As an incurable news junkie, I read news literally every spare second of my day—on the bus, during my lunch breaks, and occasionally in lengthy office meetings. Consequently, I often read news from my iPhone in short bursts, and rely on Google Reader to keep me in sync when at my computer.
Byline () used to be my RSS reader of choice for the iPhone. While I like much of Byline’s interface, over time the app’s limitations began to grate on me, and I began looking for a more customizable option.
Feeds from Prime31 Web design presents itself as a native Google Reader application with far more options, and while it suffers from its own flaws, it is a strong contender for the title of top RSS reader on the iPhone.
While Google Reader syncing is clearly Feeds’ marquis feature , it isn’t a requirement to use the application. Adding RSS feeds independent of Google Reader is relatively painless, but must be done one by one—importing an OPML file is not currently supported. However, Feeds shines in conjunction with Google Reader. Syncing with Google is speedy, and Feeds supports starring, tagging, and sharing individual feed items.
More important, though, the app gives me granular control of my Google feeds: I can add or delete feeds, and view items by feed instead of category. Feeds also supports downloading a substantial amount of items per feed—up to 600—and offline reading. Skimming news is quite pleasant as well, due to the app’s smooth scrolling and two line headline wrapping. Unfortunately, Feeds does not provide a way to adjust the size of text, which can be miniscule.
Feeds syncs my relatively modest 71 Google Reader feeds efficiently, but goes a step further than the Google Reader web application and Byline by integrating with Instapaper (). When I read news on the desktop, my habit is to open any lengthy articles a background tab and read them at my leisure. With Instapaper support, Feeds comes the closest of any iPhone RSS reader to creating a similar reading queue, which lets me process news faster and on my own schedule.
Feeds does have some noticeable drawbacks, many of them cosmetic in nature. Recognizing that the default vivd green title and navigation bars might not be everyone’s cup of tea, Feeds offers three other color options available in settings (though crossing guard orange might have even less widespread appeal). Aside from questionable color choices, though, the application feels inelegant. Ten buttons are crammed into the top and bottom navigation bars when viewing a specific feed, which led to my accidentally sharing articles more than once. Even when horizontal viewing spaces these buttons out, it still looks a little overwhelming. In addition to these cosmetic complaints, Feeds lacks a way to create new folders, which can make for a cumbersome list of feeds.

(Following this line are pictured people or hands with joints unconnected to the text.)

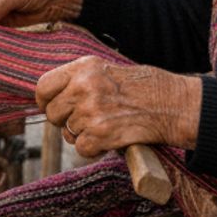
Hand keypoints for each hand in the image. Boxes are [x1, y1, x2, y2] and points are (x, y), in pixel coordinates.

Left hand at [35, 57, 200, 156]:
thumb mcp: (106, 71)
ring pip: (68, 133)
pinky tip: (110, 139)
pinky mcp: (101, 133)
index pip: (43, 86)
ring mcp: (92, 110)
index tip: (53, 108)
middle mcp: (84, 86)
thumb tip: (50, 99)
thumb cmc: (143, 88)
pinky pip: (82, 149)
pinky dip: (95, 149)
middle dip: (65, 122)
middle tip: (86, 121)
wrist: (173, 104)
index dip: (45, 102)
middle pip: (52, 114)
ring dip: (84, 135)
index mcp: (84, 67)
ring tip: (106, 126)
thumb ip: (78, 81)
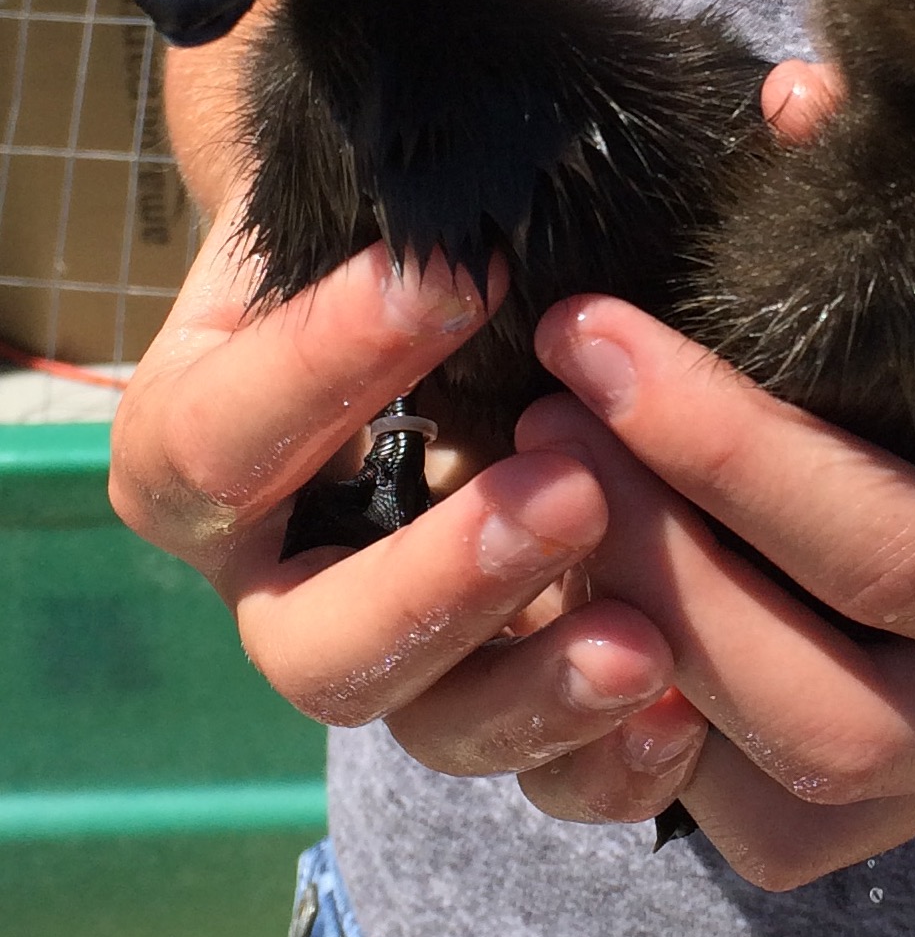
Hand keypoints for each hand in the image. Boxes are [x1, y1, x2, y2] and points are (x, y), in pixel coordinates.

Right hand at [108, 203, 697, 789]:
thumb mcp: (370, 204)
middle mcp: (285, 576)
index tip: (457, 274)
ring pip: (427, 728)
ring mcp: (395, 652)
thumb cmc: (394, 241)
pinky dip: (605, 761)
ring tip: (645, 641)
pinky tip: (683, 712)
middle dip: (442, 577)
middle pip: (312, 644)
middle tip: (569, 489)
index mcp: (210, 452)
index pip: (221, 438)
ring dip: (532, 688)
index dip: (322, 366)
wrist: (439, 314)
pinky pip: (535, 778)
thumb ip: (404, 185)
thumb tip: (567, 157)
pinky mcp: (494, 695)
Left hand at [509, 62, 914, 887]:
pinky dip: (694, 728)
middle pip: (847, 719)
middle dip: (670, 572)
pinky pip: (806, 810)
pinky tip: (629, 579)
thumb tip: (788, 108)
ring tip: (560, 498)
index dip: (731, 454)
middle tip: (546, 424)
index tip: (593, 337)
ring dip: (663, 662)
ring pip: (812, 797)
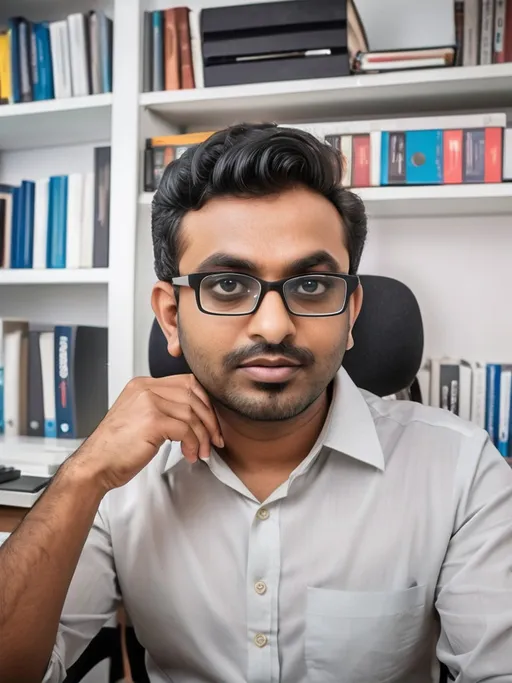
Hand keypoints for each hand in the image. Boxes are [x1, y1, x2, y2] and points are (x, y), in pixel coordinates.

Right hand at [71, 374, 222, 491]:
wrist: (95, 465)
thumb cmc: (116, 448)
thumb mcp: (139, 417)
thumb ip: (162, 408)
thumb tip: (195, 414)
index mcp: (143, 385)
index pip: (186, 382)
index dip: (205, 402)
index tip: (211, 421)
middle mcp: (145, 389)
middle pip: (193, 395)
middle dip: (209, 419)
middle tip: (214, 439)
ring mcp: (148, 403)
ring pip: (192, 413)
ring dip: (202, 436)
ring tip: (201, 451)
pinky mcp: (152, 421)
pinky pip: (186, 429)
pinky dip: (193, 444)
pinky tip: (190, 454)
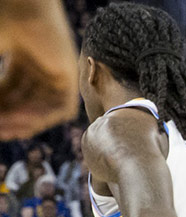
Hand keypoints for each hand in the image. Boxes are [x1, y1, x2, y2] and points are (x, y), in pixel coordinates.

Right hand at [0, 2, 77, 139]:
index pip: (12, 92)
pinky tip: (21, 120)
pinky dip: (42, 117)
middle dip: (9, 118)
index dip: (1, 109)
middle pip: (26, 102)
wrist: (22, 9)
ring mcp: (58, 73)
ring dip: (22, 121)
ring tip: (2, 127)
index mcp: (23, 60)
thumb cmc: (3, 25)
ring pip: (43, 108)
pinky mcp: (70, 76)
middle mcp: (42, 68)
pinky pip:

More than anything, Feeds appears dedicated to choices—every individual user decides how it looks and how it works. While this dedication sometimes clutters the application, giving users this degree of customization means Feeds can fit almost seamlessly into your existing reading habits.
Feeds is compatible with any iPhone or iPod touch running the iPhone 2.2 software update.
[Kate Dohe is a graduate student in library and information science at the University of Hawai’i in Honolulu; she works with the Laboratory for Interactive Learning Technologies as a designer and site administrator.]